One of our children once said to me "Why do you make us go to bed when we're wide awake then make us get up when all we want to do is sleep?"
My answer, something along the lines of "You have to be right for school" was true, but rubbish, really.
The big truth is we probably used to go to sleep when it got dark and got up when the sun rose, for millions of years. Then along comes electric light and industrial life.
I have never heard of any modern parent who hasn't had struggles at bedtime. Come to think of it, I've never met any modern parent who is getting a good night's sleep. So it's a big problem.
There's probably no solution, not while we're living modern industrialised lives. I say this because some friends of ours have a daughter who is travelling the world, lucky thing.
She's stopped off for 12 weeks in India to do some teaching in a village, she gets bed and board from a charity which is helping her journey. When I say "bed and board" I mean she shares a hut with a family.
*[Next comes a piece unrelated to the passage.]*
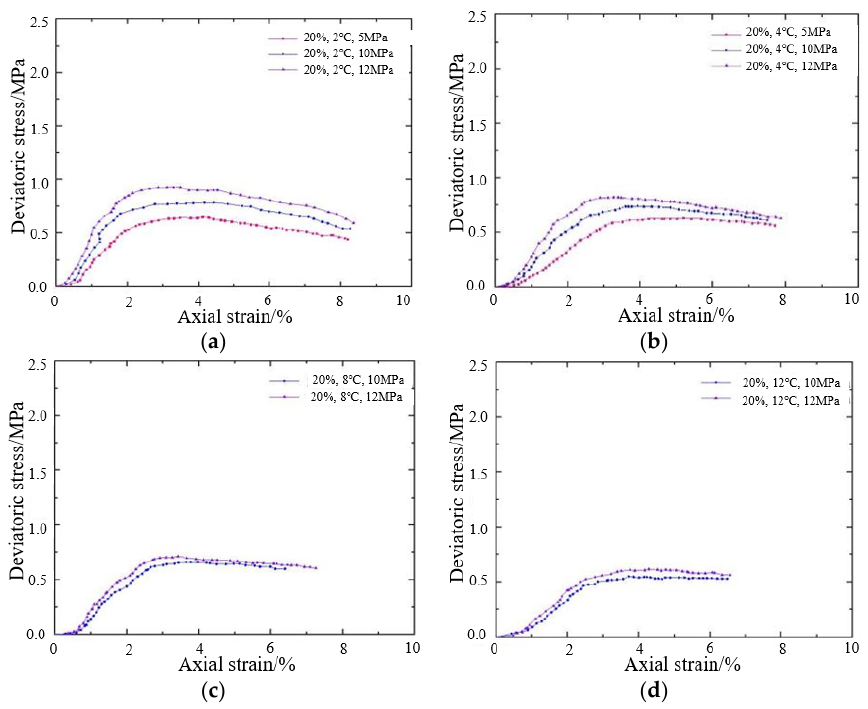
Figure 13. Core stress–strain curves at different pressures (abundance 20%) ( a ) The test temperature is 4 °C; ( b ) The test temperature is 4 °C; ( c ) The test temperature is 8 °C; ( d ) The test temperature is 12 °C.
A single room hut, where the family eat, play and sleep, all in the same room, together. Everyone goes to bed together, at the same time, mum, dad, all the children, and her. Nobody fights it, nobody complains, everybody is asleep in minutes. She says the gentle swell and fall of breathing of a roomful of peacefully sleeping people is the most sleep-inducing thing imaginable.
We put our babies in separate rooms from the day they come home. We put them upstairs to bed from the earliest age, then go downstairs to watch TV. And we wonder why they don't like it when it's obvious why they don't like it, it's not natural.
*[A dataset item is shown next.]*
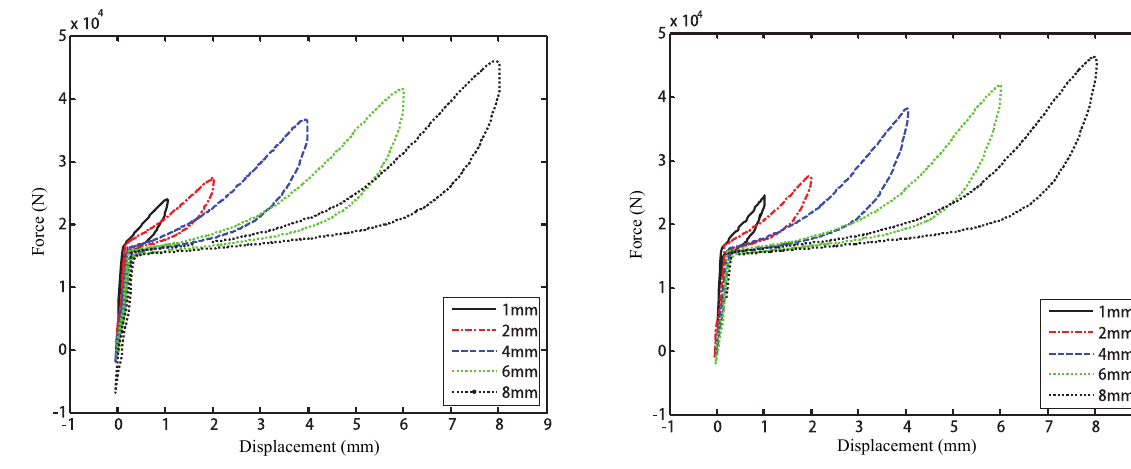
Fig. 6. Hysteresis curves under 0.2 Hz with various amplitudes exci- tations.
I've never met a foster carer who hasn't had trials at bedtime. We tell each other the problem stems from the fact that looked after children come from "chaotic" backgrounds. "Chaotic" is a technical term by the way. Before I got into fostering a chaotic person was just someone who was always running a bit late and looked like she'd smeared herself with glue and run around in the wardrobe to get dressed. In fostering a "chaotic" home is one where the lack of structure, lack of normality, reaches dangerous proportions.
A child from a chaotic home often has no fixed bedtime. One night they go to bed when they want, next they're locked in their room for 24 hours. For them, being sent to bed at a set time is huge, and they'll never prefer it to X Box.
You can use logic, you can beg, you can bribe. You can try being strong and firm (ha ha with that one). You can be patient, loving and kind (draining, but it's the next best thing to what we've discovered).
Here's what I suggest, take it or leave it, up to you.
Buy them a big bed, one that's as big as you can get in their bedroom, it makes them feel grown up and safe. I checked this out with Blue Sky before we went ahead, their view was whatever works, it's your home.
And go to bed yourselves at the same time as them. Nine o'clock is perfect. With an older foster child, ten o'clock, maybe.
Turn out all the lights downstairs, come up and get into bed yourselves, leave your bedroom door ajar, like they often want their door ajar.
The key is to avoid the "them and us" of a massive struggle to get them upstairs, pyjamas on, teeth cleaned, actually in the bed, lights out or dimmed and bedroom door ajar the exact agreed amount and then dance triumphantly downstairs for what is obviously a bit of "quality time". Turn yourselves in.
You don't have to go to sleep. God has given us laptops, it's His way of hinting that there's more to life than the News At Ten.
Does this cure the problem, no but it makes it a lot better.
The only downside is that I find changing double duvets about three times more of a pfaff than changing single ones, on your own at least. I asked one younger child why they were so fond of a bigger bed, he replied (get this) "Because there's no danger that if my feet or arms hang over the side when I'm asleep the monsters under the bed will be able to bite them off".
An added bonus is we often are asleep earlier than usual. And awake earlier than usual, which again, is what laptops are for.